Valentis is Converting Genomic Discoveries into Medicines(TM). The Company has three product platforms for the development of novel therapeutics: the GeneMedicine(TM), GeneSwitch® and OptiPEG(TM) platforms. The Del-1 GeneMedicine(TM) therapeutic is the lead product for the GeneMedicine(TM) platform of non-viral gene delivery technologies. Del-1 is an angiogenesis gene that is being developed for peripheral arterial disease and ischemic heart disease. The EpoSwitch(TM) therapeutic for anemia is the lead product for the GeneSwitch® platform. The EpoSwitch(TM) platform, consisting of proprietary PEGylation technologies, allows for improved dosing of biopharmaceuticals. OptiPEG(TM) is being developed through licensing to partners. Additional information is available at www.valentis.com.

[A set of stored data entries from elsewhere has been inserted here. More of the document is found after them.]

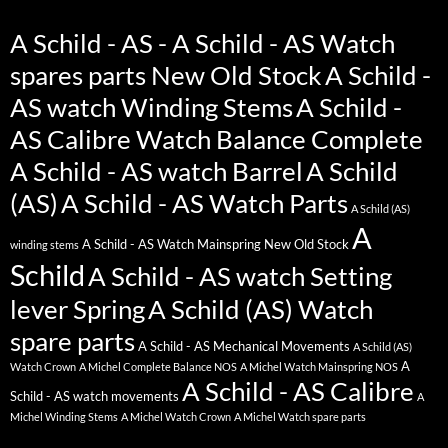
A Schild - AS - A Schild - AS Watch
spares parts New Old Stock
A Schild -
AS watch Winding Stems
A Schild -
AS Calibre Watch Balance Complete
A Schild - AS watch Barrel
A Schild
(AS)
A Schild - AS Watch Parts
A Schild (AS)
A
A Schild - AS Watch Mainspring New Old Stock
winding stems
Schild
A Schild - AS watch Setting
lever Spring
A Schild (AS) Watch
spare parts
A Schild - AS Mechanical Movements
A Schild (AS)
A
Watch Crown
A Michel Complete Balance NOS
A Michel Watch Mainspring NOS
A Schild - AS Calibre
Schild - AS watch movements
A
Michel Winding Stems
A Michel Watch Crown
A Michel Watch spare parts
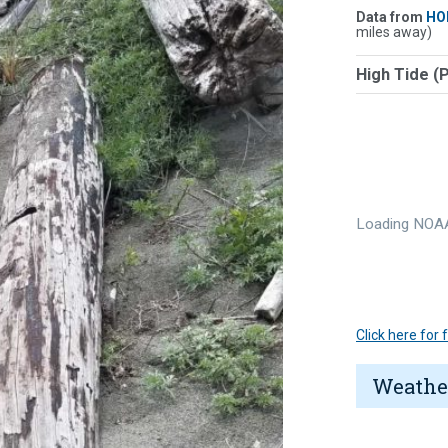
Data from
HO
miles away)
High Tide (
Loading NOAA
Click here for
Weathe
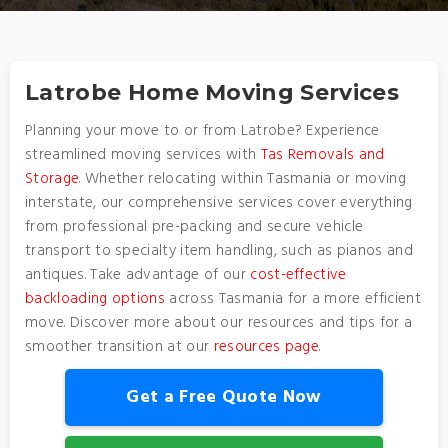
Latrobe Home Moving Services
Planning your move to or from Latrobe? Experience
streamlined moving services with
Tas Removals and
Storage
. Whether relocating within Tasmania or moving
interstate, our comprehensive services cover everything
from professional pre-packing and secure vehicle
transport to specialty item handling, such as pianos and
antiques. Take advantage of our
cost-effective
backloading options
across Tasmania for a more efficient
move. Discover more about our resources and tips for a
smoother transition at our
resources page
.
Get a Free Quote Now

Statements in this press release that are not strictly historical are "forward-looking" statements as defined in the Private Securities Litigation Reform Act of 1995. The words "believes," "expects," "intends," "anticipates," variations of such words, and similar expressions identify forward-looking statements, but their absence does not mean that the statement is not forward-looking. These statements are not guarantees of future performance and are subject to certain risks, uncertainties and assumptions that are difficult to predict. Factors that could affect Valentis' actual results include the need for additional capital, the early stage of product development, uncertainties related to clinical trials, and uncertainties related to patent position. There can be no assurance that Valentis will be able to develop commercially viable gene-based therapeutics or PEGylated biopharmaceuticals, that any of the Company's programs will be partnered with pharmaceutical partners, that necessary regulatory approvals will be obtained, or that any clinical trial will be successful. Actual results may differ from those projected in forward-looking statements due to risks and uncertainties that exist in the Company's operations and business environments. These are described more fully in the Valentis Annual Report on Form 10-K for the period ended June 30, 2001 and Quarterly Report on Form 10-Q for the period ended March 31, 2002, each as filed with the Securities and Exchange Commission.